Google unveils new $149 Chromebooks, Asus-made Chromebit stick computer

Posted:
in General Discussion edited April 2015
Devices running Google's budding Chrome OS cloud-based operating system continue to fall in price, as the company announced two new laptop models from Chinese manufacturers Haier and Hisense, alongside a convertible Chromebook and thumb drive-sized "Chromebit" from Asus.




Haier's Chromebook 11 ships with an 11.6-inch display, powered by a 1.8 gigahertz Rockchip RK3288 processor. Inside the 3.3-pound package, buyers will find 2 gigabytes of RAM, 16 gigabytes of eMMC flash storage, and a battery that the company says will power the Chromebook 11 for up to 10 hours.

Competitor Hisense's own Chromebook is nearly identical, specification-for-specification, though its Rockchip processor is clocked slightly higher. The 2.5 gigahertz clock speed drops battery life down to just 8.5 hours.
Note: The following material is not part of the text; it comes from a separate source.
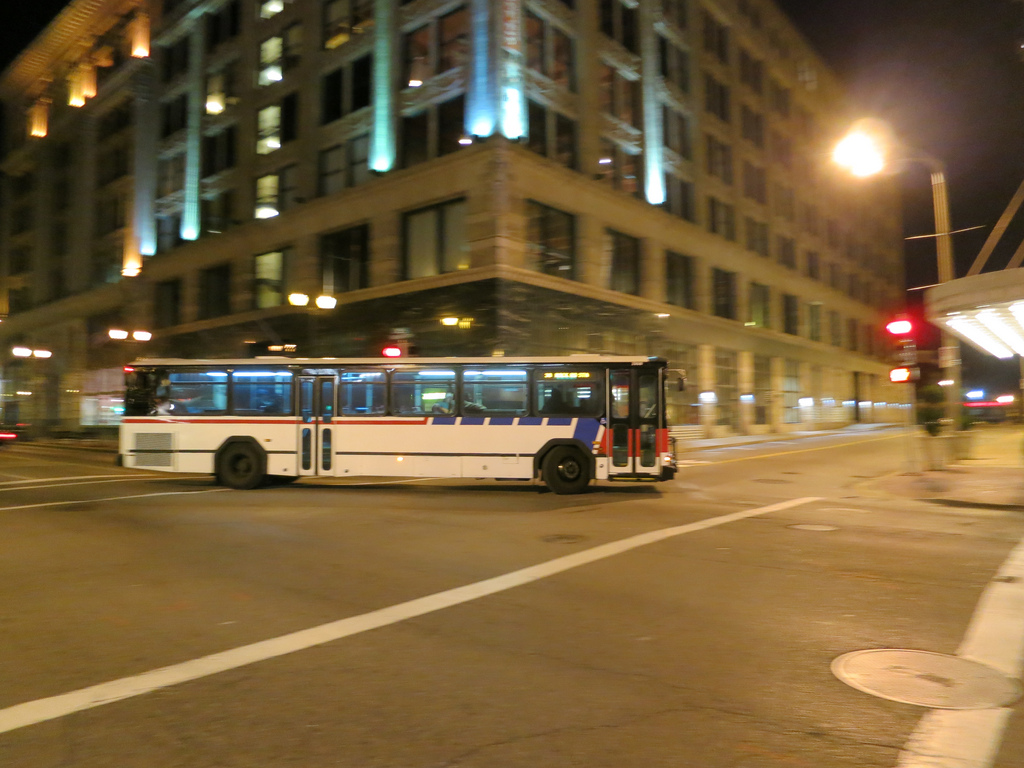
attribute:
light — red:
[876, 305, 927, 376]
Both machines are available for preorder today, for $149 each.




Taiwanese manufacturer Asus joined the party with the Chromebook Flip, an all-metal convertible laptop and tablet. Technical specifications are not yet available, but the Flip is expected to launch later this spring for $249.

Asus also announced the Chromebit, a minuscule computer-on-a-stick with an HDMI port on one end and a USB port on the other. Following the recent trend of devices-on-a-stick, the Chromebit will turn any HDMI-equipped monitor into a Chrome OS-based computer.

Technical specifications for the Chromebit are likewise unavailable, but it is expected to ship this summer for "less than $100."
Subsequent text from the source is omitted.